====== TEXT PASSAGE ======

When considering the speed and lavishness with which services were delivered for the 2010 World Cup, we have no doubt the above demands can be met timeously and professionally.

====== DATASET EXTRACT ======

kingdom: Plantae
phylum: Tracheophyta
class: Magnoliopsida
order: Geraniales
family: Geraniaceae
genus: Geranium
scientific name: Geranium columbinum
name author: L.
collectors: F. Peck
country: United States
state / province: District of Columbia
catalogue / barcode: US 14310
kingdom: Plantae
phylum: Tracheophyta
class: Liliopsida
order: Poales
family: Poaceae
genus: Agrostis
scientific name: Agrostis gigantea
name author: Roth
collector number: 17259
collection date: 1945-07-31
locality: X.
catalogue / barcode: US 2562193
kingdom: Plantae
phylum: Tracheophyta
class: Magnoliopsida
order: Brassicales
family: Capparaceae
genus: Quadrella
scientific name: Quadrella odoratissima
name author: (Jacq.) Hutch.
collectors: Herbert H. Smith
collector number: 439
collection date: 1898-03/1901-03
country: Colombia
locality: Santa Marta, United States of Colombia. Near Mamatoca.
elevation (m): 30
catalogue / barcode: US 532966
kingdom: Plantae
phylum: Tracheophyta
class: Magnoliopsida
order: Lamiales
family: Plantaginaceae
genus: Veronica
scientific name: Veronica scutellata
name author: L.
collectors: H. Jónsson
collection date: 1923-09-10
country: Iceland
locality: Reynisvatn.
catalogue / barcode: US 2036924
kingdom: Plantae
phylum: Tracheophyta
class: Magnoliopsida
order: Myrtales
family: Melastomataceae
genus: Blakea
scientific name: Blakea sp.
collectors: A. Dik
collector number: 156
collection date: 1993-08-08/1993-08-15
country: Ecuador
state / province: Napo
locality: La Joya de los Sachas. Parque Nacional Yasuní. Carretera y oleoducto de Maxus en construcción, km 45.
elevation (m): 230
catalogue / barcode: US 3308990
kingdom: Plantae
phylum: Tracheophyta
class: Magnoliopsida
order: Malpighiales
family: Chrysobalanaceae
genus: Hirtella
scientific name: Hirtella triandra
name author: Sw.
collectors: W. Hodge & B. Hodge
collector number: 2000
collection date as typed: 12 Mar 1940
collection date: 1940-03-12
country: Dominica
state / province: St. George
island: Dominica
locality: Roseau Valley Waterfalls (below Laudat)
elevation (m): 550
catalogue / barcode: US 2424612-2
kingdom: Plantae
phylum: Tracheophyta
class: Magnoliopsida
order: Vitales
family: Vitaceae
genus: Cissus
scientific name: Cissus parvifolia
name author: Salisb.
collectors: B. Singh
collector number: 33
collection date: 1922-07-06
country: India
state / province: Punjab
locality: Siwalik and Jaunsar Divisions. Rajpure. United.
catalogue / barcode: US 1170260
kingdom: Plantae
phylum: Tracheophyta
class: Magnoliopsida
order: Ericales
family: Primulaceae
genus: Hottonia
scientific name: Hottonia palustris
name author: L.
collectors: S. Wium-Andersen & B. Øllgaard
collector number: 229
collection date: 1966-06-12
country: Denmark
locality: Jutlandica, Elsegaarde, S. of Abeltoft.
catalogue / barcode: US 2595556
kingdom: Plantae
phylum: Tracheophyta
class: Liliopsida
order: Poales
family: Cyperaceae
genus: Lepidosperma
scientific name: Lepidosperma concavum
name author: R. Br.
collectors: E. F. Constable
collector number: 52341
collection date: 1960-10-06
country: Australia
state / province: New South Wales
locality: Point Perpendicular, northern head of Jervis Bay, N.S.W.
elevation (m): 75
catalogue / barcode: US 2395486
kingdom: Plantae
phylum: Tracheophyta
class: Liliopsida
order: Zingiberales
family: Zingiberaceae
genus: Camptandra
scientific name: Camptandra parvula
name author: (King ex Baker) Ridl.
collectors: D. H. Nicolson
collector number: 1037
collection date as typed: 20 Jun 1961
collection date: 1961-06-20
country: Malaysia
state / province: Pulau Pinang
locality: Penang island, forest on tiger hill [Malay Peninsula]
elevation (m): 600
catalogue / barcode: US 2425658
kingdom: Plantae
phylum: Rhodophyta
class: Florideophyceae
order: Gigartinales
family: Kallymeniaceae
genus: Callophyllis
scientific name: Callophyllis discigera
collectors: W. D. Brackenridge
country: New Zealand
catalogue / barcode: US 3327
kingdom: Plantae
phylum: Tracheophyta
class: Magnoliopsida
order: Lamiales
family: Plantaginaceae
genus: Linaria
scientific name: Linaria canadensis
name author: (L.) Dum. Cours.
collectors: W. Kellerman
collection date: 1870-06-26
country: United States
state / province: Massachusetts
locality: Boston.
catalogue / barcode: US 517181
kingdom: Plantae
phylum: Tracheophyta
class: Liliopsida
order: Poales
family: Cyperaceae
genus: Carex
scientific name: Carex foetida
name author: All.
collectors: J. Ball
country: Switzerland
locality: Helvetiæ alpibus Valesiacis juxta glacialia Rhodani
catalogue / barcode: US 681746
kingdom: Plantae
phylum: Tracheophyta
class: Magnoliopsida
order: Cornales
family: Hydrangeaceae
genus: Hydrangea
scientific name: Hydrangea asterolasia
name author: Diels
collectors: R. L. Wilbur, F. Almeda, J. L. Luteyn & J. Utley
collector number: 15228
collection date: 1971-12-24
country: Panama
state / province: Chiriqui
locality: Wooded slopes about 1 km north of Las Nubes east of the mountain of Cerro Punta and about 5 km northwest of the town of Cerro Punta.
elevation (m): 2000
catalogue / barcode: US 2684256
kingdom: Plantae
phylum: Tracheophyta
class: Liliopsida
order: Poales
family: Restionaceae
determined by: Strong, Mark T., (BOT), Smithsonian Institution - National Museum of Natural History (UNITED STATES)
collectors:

======

TASK BRIEF
According to the text passage, which event saw services delivered with speed and lavishness?

RESULT OF THE EXERCISE
The 2010 World Cup.